■ PROBLEM REQUIREMENTS: Once you have located the line containing "no le molestaba" in the material below, return it exactly along with each line after it through the line containing "de una presunta red de corrupción que habría".
Top of INFORMATION GIVEN
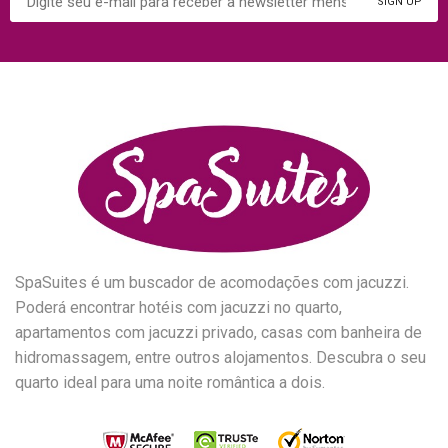
SpaSuites é um buscador de acomodações com jacuzzi.
Poderá encontrar hotéis com jacuzzi no quarto,
apartamentos com jacuzzi privado, casas com banheira de
hidromassagem, entre outros alojamentos. Descubra o seu
quarto ideal para uma noite romântica a dois.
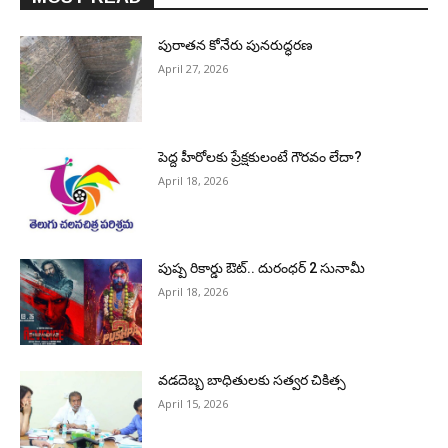
పురాత‌న కోనేరు పున‌రుద్ధ‌ర‌ణ
April 27, 2026
పెద్ద హీరోల‌కు ప్రేక్ష‌కులంటే గౌర‌వం లేదా?
April 18, 2026
పుష్ప రికార్డు ఔట్‌.. దురంధ‌ర్ 2 సునామీ
April 18, 2026
వడదెబ్బ బాధితులకు సత్వర చికిత్స
April 15, 2026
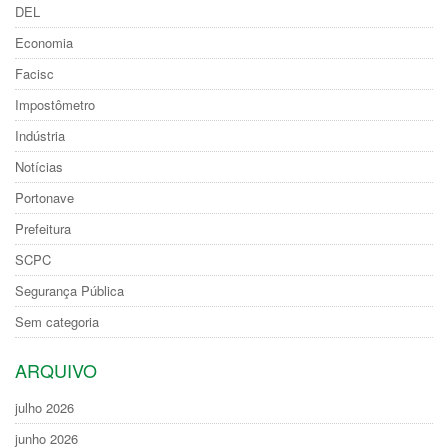
DEL
Economia
Facisc
Impostômetro
Indústria
Notícias
Portonave
Prefeitura
SCPC
Segurança Pública
Sem categoria
ARQUIVO
julho 2026
junho 2026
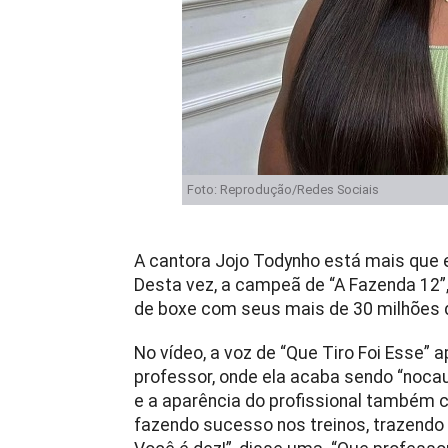
Foto: Reprodução/Redes Sociais
A cantora Jojo Todynho está mais que e
Desta vez, a campeã de “A Fazenda 12”,
de boxe com seus mais de 30 milhões d
No vídeo, a voz de “Que Tiro Foi Esse”
professor, onde ela acaba sendo “nocau
e a aparência do profissional também 
fazendo sucesso nos treinos, trazendo b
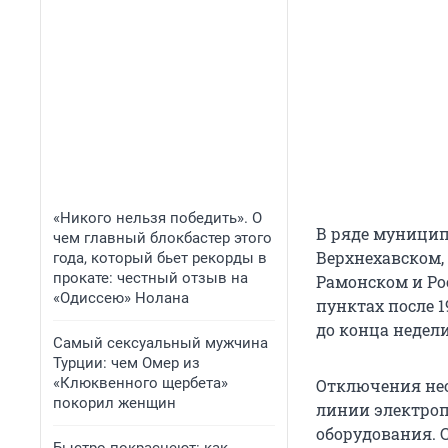
«Никого нельзя победить». О
В ряде муниципа
чем главный блокбастер этого
Верхнехавском,
года, который бьет рекорды в
прокате: честный отзыв на
Рамонском и Ро
«Одиссею» Нолана
пунктах после 1
до конца недели
Самый сексуальный мужчина
Турции: чем Омер из
«Клюквенного щербета»
Отключения нео
покорил женщин
линии электроп
оборудования. 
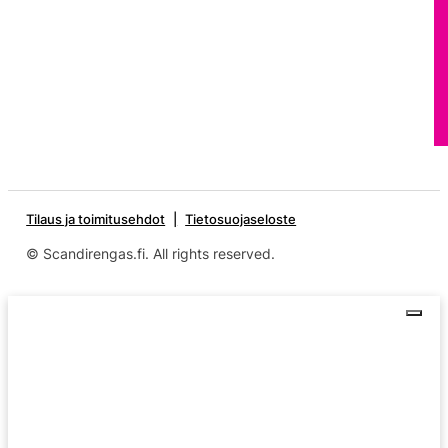
Tilaus ja toimitusehdot
Tietosuojaseloste
© Scandirengas.fi. All rights reserved.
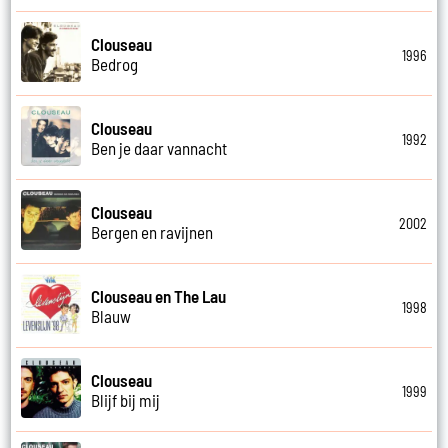
Clouseau
1996
Bedrog
Clouseau
1992
Ben je daar vannacht
Clouseau
2002
Bergen en ravijnen
Clouseau en The Lau
1998
Blauw
Clouseau
1999
Blijf bij mij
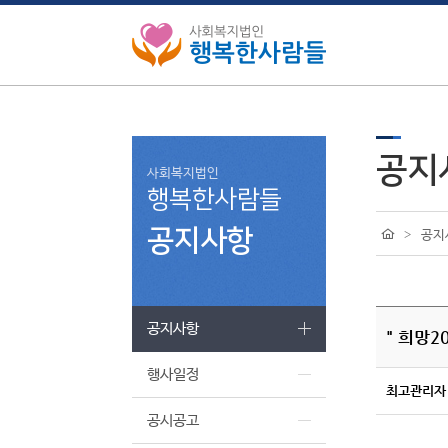
공지
사회복지법인
행복한사람들
공지사항
>
공지
공지사항
" 희망2
행사일정
최고관리자
공시공고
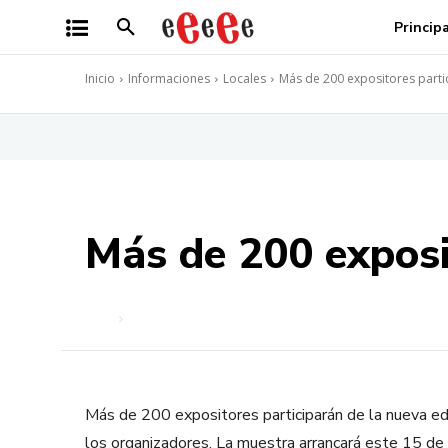
Princip
Inicio
Informaciones
Locales
Más de 200 expositores partic
Más de 200 exposit
Más de 200 expositores participarán de la nueva edic
los organizadores. La muestra arrancará este 15 de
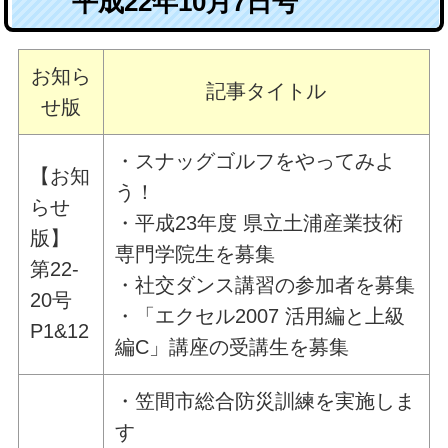
平成22年10月7日号
お知ら
記事タイトル
せ版
・スナッグゴルフをやってみよ
【お知
う！
らせ
・平成23年度 県立土浦産業技術
版】
専門学院生を募集
第22-
・社交ダンス講習の参加者を募集
20号
・「エクセル2007 活用編と上級
P1&12
編C」講座の受講生を募集
・笠間市総合防災訓練を実施しま
す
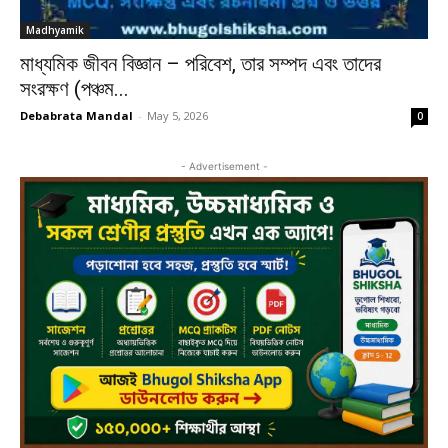
Madhyamik
মাধ্যমিক জীবন বিজ্ঞান – পরিবেশ, তার সম্পদ এবং তাদের
সংরক্ষণ (পঞ্চম...
Debabrata Mandal
-
May 5, 2026
0
- Advertisement -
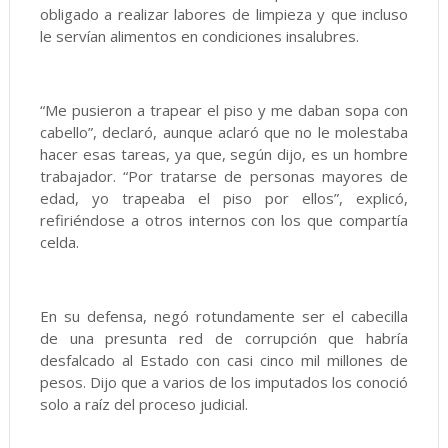
obligado a realizar labores de limpieza y que incluso
le servían alimentos en condiciones insalubres.
“Me pusieron a trapear el piso y me daban sopa con
cabello”, declaró, aunque aclaró que no le molestaba
hacer esas tareas, ya que, según dijo, es un hombre
trabajador. “Por tratarse de personas mayores de
edad, yo trapeaba el piso por ellos”, explicó,
refiriéndose a otros internos con los que compartía
celda.
En su defensa, negó rotundamente ser el cabecilla
de una presunta red de corrupción que habría
desfalcado al Estado con casi cinco mil millones de
pesos. Dijo que a varios de los imputados los conoció
solo a raíz del proceso judicial.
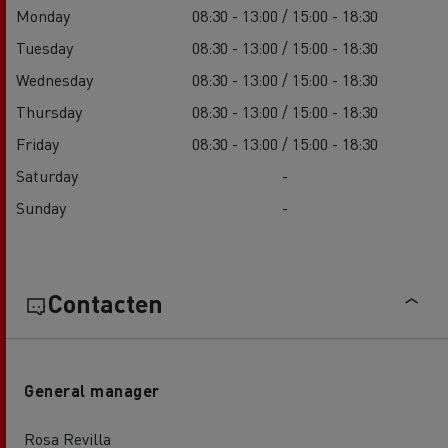
Monday
08:30 - 13:00 / 15:00 - 18:30
Tuesday
08:30 - 13:00 / 15:00 - 18:30
Wednesday
08:30 - 13:00 / 15:00 - 18:30
Thursday
08:30 - 13:00 / 15:00 - 18:30
Friday
08:30 - 13:00 / 15:00 - 18:30
Saturday
-
Sunday
-
Contacten
General manager
Rosa Revilla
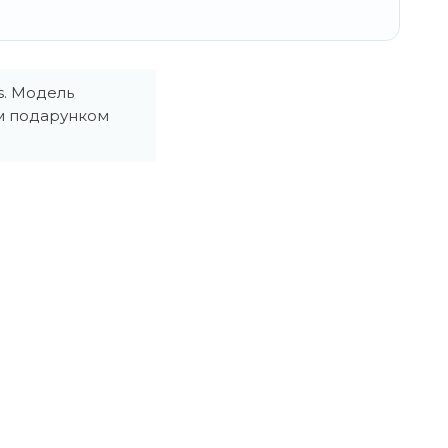
s. Модель
им подарунком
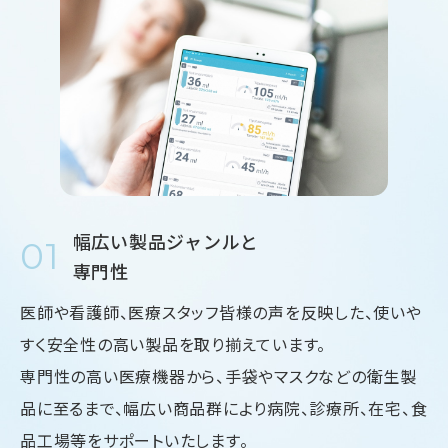
幅広い製品ジャンルと
01
専門性
医師や看護師、医療スタッフ皆様の声を反映した、使いや
すく安全性の高い製品を取り揃えています。
専門性の高い医療機器から、手袋やマスクなどの衛生製
品に至るまで、幅広い商品群により病院、診療所、在宅、食
品工場等をサポートいたします。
Bottom of INFORMATION GIVEN
■ OUTPUT OF THE EXERCISE:
cabello”, declaró, aunque aclaró que no le molestaba
hacer esas tareas, ya que, según dijo, es un hombre
trabajador. “Por tratarse de personas mayores de
edad, yo trapeaba el piso por ellos”, explicó,
refiriéndose a otros internos con los que compartía
celda.
En su defensa, negó rotundamente ser el cabecilla
de una presunta red de corrupción que habría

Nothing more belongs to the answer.